The women reported no significant improvements in the onset or quality of sleep. Likewise, a review found that most clinical trials of valerian root showed no differences between valerian root and placebo on sleep. These studies were done in both healthy individuals and people with insomnia.
But another study found that 400 mg of valerian root extract did significantly improve sleep compared to placebo in 128 healthy volunteers. Participants reported improvements in the time needed to fall asleep, quality of sleep, and number of middle of the night awakenings.
A long-term clinical trial in 121 people with insomnia found that 600 mg of dried valerian root decreased the symptoms of insomnia compared to the placebo after 28 days of treatment.
Research on the use of valerian root in treating anxiety is somewhat lacking. One small study in 36 patients with generalized anxiety disorder found that 50 mg of valerian root extract given three times a day for four weeks significantly reduced one measure of anxiety compared to placebo. Other anxiety studies used slightly higher dosages.
The U.S. Food and Drug Administration (FDA) labels valerian root “generally recognized as safe” (GRAS), but mild side effects have been reported.
Possible side effects include:
- stomach upset
As with most herbal products and supplements in the United States, valerian root products aren’t regulated well by the FDA. Valerian root can make you drowsy, so don’t drive or operate machinery after taking it.
Although valerian root is generally considered safe, the following people shouldn’t take it:
- Women who are pregnant or nursing: The risk to the developing baby hasn’t been evaluated, though a study in rats determined that valerian root most likely doesn’t affect the developing baby.
- Children younger than 3 years of age: The safety of valerian root hasn’t been tested in children under 3.
Don’t combine valerian root with alcohol, other sleep aids, or antidepressants. Also avoid combining it with sedative drugs, such as barbiturates (e.g., morphine, propofol) and benzodiazepines (e.g., Xanax, Valium, Ativan). Valerian root also has a sedative effect, and the effect can be addictive.
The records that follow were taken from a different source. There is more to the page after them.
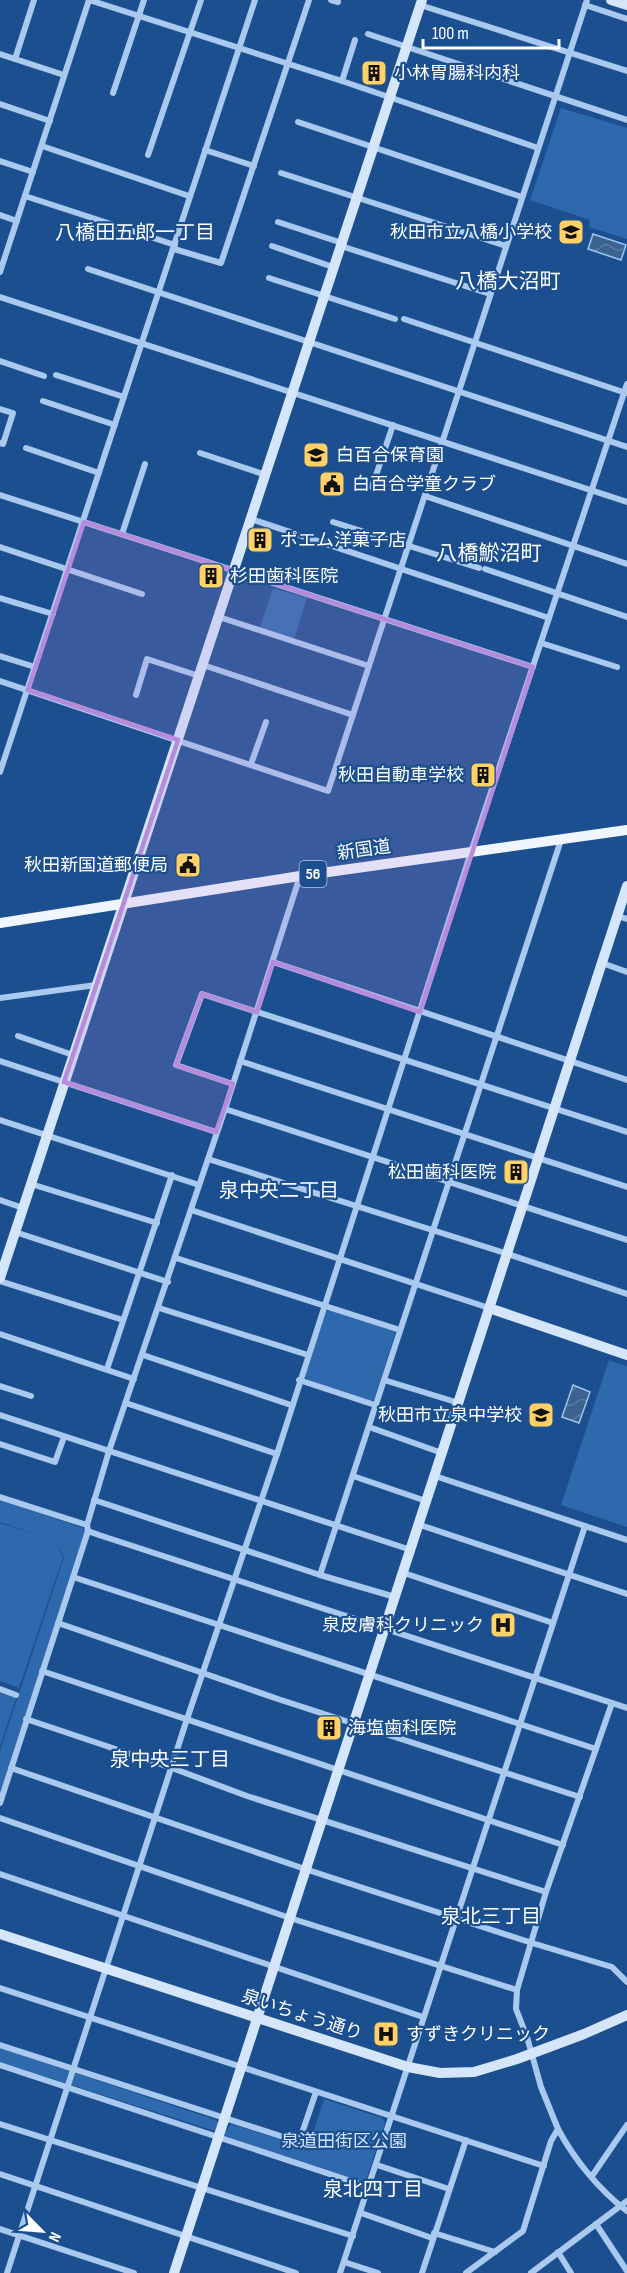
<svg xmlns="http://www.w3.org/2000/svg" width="627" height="2273" viewBox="0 0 627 2273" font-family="'Sofia Sans Condensed','Noto Sans JP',sans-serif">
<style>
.park{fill:#2e69ad}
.water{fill:url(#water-waves);stroke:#9cc4f0;stroke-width:1.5}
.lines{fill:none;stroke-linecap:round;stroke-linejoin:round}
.street{stroke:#a9c9ee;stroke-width:6}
.secondary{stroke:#d6e6fa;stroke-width:10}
.primary{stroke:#f0f6ff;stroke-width:10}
.marked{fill:#b68bdc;fill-opacity:0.2;stroke:#b68bdc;stroke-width:4.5;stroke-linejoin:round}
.labels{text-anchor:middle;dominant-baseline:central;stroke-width:4.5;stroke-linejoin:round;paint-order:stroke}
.shield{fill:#1b4f8f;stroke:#bbcadd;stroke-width:1.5}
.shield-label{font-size:16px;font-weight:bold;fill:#fff}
.poi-label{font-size:18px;fill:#fff;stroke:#1b4f8f;text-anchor:start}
.street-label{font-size:18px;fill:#fff;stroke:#1b4f8f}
.park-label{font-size:18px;fill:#cfe3fa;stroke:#1b4f8f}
.neighbourhood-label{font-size:20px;fill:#fff;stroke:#1b4f8f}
.quarter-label{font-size:21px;fill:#fff;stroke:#1b4f8f}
</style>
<defs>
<pattern id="water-waves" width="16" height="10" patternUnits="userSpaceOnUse" patternTransform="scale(1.5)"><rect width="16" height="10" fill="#3c6290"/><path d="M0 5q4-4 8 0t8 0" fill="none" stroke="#597aa1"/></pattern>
</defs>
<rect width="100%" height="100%" fill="#1b4f8f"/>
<g class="park">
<path d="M561,108L627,128V239L589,227L590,220L530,200Z"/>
<path d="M273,588L307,598L294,639L260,628Z"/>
<path d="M330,1310L394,1331L395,1334L374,1399L370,1401L308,1380L305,1376L326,1312Z"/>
<path d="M609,1360L627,1366V1527L561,1505Z"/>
<path d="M0,1500L86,1529L0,1794V1751L64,1557L55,1540L63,1557L19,1688L0,1681V1523L44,1537L0,1522Z"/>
<path d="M0,1693L16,1698L0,1747Z"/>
<path d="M0,2048L216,2120L218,2123L215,2131L0,2062Z"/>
<path d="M324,2099L382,2118L385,2124L366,2180L361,2181L225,2136V2133L231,2124L308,2148Z"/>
</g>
<g class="water">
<path d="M593,234L626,245L621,260L588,249Z"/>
<path d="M573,1385L590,1392L579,1423L562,1417Z"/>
</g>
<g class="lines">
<g class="street">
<path d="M89,0L342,81L538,148"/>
<path d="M331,0L338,2"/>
<path d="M420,5L627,71"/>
<path d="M585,5L627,19"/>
<path d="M368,34L627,120"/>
<path d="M0,54L64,75"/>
<path d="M15,59L34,0"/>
<path d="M342,81L355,40"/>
<path d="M113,93L144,0"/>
<path d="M0,104L50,121"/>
<path d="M298,122L522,197"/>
<path d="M42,146L189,196"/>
<path d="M205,150L254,166"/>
<path d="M148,155L201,0"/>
<path d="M0,161L33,172"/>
<path d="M281,173L506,246"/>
<path d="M25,196L175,245"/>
<path d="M0,215L17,221"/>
<path d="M278,222L342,243"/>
<path d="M272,246L333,267"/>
<path d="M341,246L490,294"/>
<path d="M174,249L221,263L309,0"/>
<path d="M88,269L627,447"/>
<path d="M0,272L89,0"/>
<path d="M269,278L395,319"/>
<path d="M0,297L627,502"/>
<path d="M404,319L626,393"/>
<path d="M0,361L44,376"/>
<path d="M56,375L124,397"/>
<path d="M43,401L115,425"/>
<path d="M0,409L13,413L3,444L0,443"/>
<path d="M26,448L99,473"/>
<path d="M200,453L266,475"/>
<path d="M372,487L393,425"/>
<path d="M0,495L533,667"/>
<path d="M425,496L627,564"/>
<path d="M251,519L549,618"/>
<path d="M333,522L479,568"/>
<path d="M122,534L145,464"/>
<path d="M0,547L142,594"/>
<path d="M485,569L627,617"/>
<path d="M0,598L53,614"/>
<path d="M219,617L369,666"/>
<path d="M541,643L617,667"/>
<path d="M0,656L35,667"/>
<path d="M203,665L353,715"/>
<path d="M0,681L328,791L587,0"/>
<path d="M136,695L147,659L199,676"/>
<path d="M251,764L266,722"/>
<path d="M0,772L255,0"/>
<path d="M617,916L627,919"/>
<path d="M273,962L627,1080"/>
<path d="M602,963L627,972"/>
<path d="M0,998L96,985"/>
<path d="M18,1036L73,1055"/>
<path d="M0,1061L216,1132"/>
<path d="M240,1061L627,1187"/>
<path d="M233,1084L176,1065L202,994L627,1132"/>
<path d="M225,1109L627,1240"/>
<path d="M0,1120L199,1185"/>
<path d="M208,1159L508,1254L627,1294"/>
<path d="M31,1184L157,1223"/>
<path d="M0,1200L23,1208"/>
<path d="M191,1210L489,1308"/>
<path d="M15,1232L168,1282"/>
<path d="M176,1258L400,1330"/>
<path d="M0,1281L123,1320"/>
<path d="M159,1308L308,1355"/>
<path d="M0,1334L134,1379"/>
<path d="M143,1355L291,1405"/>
<path d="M107,1369L172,1175"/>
<path d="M299,1380L375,1405"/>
<path d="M384,1380L459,1403"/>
<path d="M0,1386L31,1396"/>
<path d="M126,1403L277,1454"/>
<path d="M0,1415L411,1550"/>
<path d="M369,1427L442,1453"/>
<path d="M0,1444L55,1462L64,1437"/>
<path d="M353,1476L426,1501"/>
<path d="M435,1476L627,1540"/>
<path d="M0,1497L87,1525L88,1531L99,1535L627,1708"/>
<path d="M94,1500L320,1575L395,1597"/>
<path d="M87,1525L109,1451L225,1109L300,876"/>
<path d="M420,1525L627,1594"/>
<path d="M404,1573L553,1623"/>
<path d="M320,1575L561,840"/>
<path d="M73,1577L596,1749"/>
<path d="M58,1623L278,1699L580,1797"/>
<path d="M42,1671L563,1845"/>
<path d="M0,1689L16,1695"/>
<path d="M26,1719L172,1768L247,1796L546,1892"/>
<path d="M11,1768L305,1869L532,1943L612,1967L627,1982"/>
<path d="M0,1803L88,1531"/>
<path d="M0,1818L290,1918L517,1990"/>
<path d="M0,1874L423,2017"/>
<path d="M0,1988L544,2166"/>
<path d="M0,2045L299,2142L316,2092"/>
<path d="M0,2065L369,2187"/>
<path d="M0,2124L353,2236"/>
<path d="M558,2129C574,2159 599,2190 627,2211"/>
<path d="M377,2165L449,2189"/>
<path d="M0,2174L296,2273"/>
<path d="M592,2176L627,2125"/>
<path d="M361,2213L432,2238"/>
<path d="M596,2224L627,2271"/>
<path d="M0,2229L134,2273"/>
<path d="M434,2233L495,2252"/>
<path d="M558,2252L571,2273"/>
<path d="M344,2262L378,2273"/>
<path d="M7,2273L187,1719L277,1454L471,852L627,384"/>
<path d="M340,2273L585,1526"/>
<path d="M422,2273L466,2140"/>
<path d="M466,2273L523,2231L551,2141L558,2129L541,2087L527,2037L516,2009L517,1990L546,1892L612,1703"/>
<path d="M531,2273L627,2201"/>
</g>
<g class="secondary">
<path d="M611,0L627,5"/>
<path d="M0,1278L422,0"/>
<path d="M489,1308L627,1355"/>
<path d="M0,1934L408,2067L440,2073L474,2072L517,2059L584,2034L627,2015"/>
<path d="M174,2273L627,886"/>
</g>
<path class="primary" d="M0,923L300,876L627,830"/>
</g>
<path class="marked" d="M84,522L533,667L420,1012L273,962L257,1012L202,994L176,1065L233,1084L216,1132L64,1082L178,740L28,690Z"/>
<defs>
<g id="building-square" transform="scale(1.35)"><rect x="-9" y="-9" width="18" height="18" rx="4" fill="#ffd166" stroke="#1b4f8f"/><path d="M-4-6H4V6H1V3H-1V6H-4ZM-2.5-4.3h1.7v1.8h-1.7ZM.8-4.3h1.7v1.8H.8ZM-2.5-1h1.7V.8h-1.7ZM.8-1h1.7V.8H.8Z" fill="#111"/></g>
<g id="school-square" transform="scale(1.35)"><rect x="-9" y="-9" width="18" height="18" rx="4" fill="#ffd166" stroke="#1b4f8f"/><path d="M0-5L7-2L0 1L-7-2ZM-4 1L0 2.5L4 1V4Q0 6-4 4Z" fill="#111"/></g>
<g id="civic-square" transform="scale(1.35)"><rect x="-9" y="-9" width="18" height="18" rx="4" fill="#ffd166" stroke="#1b4f8f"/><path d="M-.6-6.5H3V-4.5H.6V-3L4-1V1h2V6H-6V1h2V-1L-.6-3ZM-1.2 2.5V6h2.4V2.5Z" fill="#111"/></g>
<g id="hospital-square" transform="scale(1.35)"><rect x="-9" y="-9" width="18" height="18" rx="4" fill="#ffd166" stroke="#1b4f8f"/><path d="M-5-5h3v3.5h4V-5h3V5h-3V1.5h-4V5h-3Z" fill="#111"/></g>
</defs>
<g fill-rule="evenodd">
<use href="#building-square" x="374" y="73"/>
<use href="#school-square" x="571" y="232"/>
<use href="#school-square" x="316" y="455"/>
<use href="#civic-square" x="332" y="484"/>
<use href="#building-square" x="260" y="540"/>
<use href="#building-square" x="211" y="576"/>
<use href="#building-square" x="483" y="775"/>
<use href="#civic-square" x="188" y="865"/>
<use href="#building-square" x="516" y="1172"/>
<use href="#school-square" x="541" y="1415"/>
<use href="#hospital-square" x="503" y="1625"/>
<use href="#building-square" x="329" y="1728"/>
<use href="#hospital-square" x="386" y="2034"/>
</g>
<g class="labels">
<rect class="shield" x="299.5" y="861" width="27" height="26" rx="4.5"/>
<g class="shield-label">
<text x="313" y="874">56</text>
</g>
<g class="poi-label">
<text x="394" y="73">小林胃腸科内科</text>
<text x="552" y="232" text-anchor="end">秋田市立八橋小学校</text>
<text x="336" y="455">白百合保育園</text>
<text x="352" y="484">白百合学童クラブ</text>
<text x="280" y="540">ポエム洋菓子店</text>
<text x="230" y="576">杉田歯科医院</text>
<text x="464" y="775" text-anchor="end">秋田自動車学校</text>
<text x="168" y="865" text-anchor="end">秋田新国道郵便局</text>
<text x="496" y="1172" text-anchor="end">松田歯科医院</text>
<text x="522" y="1415" text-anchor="end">秋田市立泉中学校</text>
<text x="484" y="1625" text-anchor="end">泉皮膚科クリニック</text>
<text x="348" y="1728">海塩歯科医院</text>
<text x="406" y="2034">すずきクリニック</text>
</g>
<g class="street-label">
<text transform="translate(364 850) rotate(-8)">新国道</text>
<text transform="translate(302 2015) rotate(18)">泉いちょう通り</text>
</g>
<g class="park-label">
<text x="344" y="2141">泉道田街区公園</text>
</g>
<g class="neighbourhood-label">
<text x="135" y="233">八橋田五郎一丁目</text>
<text x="279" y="1191">泉中央二丁目</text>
<text x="170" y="1760">泉中央三丁目</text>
<text x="491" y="1917">泉北三丁目</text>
<text x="373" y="2190">泉北四丁目</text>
</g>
<g class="quarter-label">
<text x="508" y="281">八橋大沼町</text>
<text x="489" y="553">八橋鯲沼町</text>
</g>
</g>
<g transform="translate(42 2231) rotate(115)" stroke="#1b4f8f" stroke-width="4.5" paint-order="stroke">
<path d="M0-4.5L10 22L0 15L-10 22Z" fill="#ffffff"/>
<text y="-9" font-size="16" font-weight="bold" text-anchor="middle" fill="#ffffff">N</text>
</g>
<path d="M423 39v9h136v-9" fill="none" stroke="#ffffff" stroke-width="3"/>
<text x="432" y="39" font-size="18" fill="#ffffff" stroke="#1b4f8f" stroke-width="4.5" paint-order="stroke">100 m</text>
</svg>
If you’re taking any medications, ask your doctor if it’s safe to take valerian root. Valerian root may also increase the effects of anesthesia. If you’re planning to have a surgery, inform your doctor and anesthesiologist that you’re taking valerian root.
Powdered valerian root is available in capsule and tablet form, as well as a tea. You can purchase valerian root easily online or in drugstores.
Be sure to read the product labels and directions before taking valerian root. Some products contain dosages of valerian root that are higher than the above recommended amounts. Keep in mind, though, that there is no standard dose of valerian root.
While still safe, it’s unclear whether higher doses are necessary to product an effect. One study found that taking 900 mg of valerian root at night can actually increase sleepiness and lead to a “hangover effect” the next morning. Ask your doctor if you’re unsure about the dose you should be taking.
Valerian root can make you drowsy. Don’t drive or operate heavy machinery after taking valerian root. The best time to take valerian root for sleep is right before bedtime.
Herbal remedies or medications aren’t always the answer for sleep problems and anxiety. See your doctor if your insomnia, anxiety/nervousness, or stress persists. You might have an underlying condition, like sleep apnea, or a psychological disorder, which requires evaluation.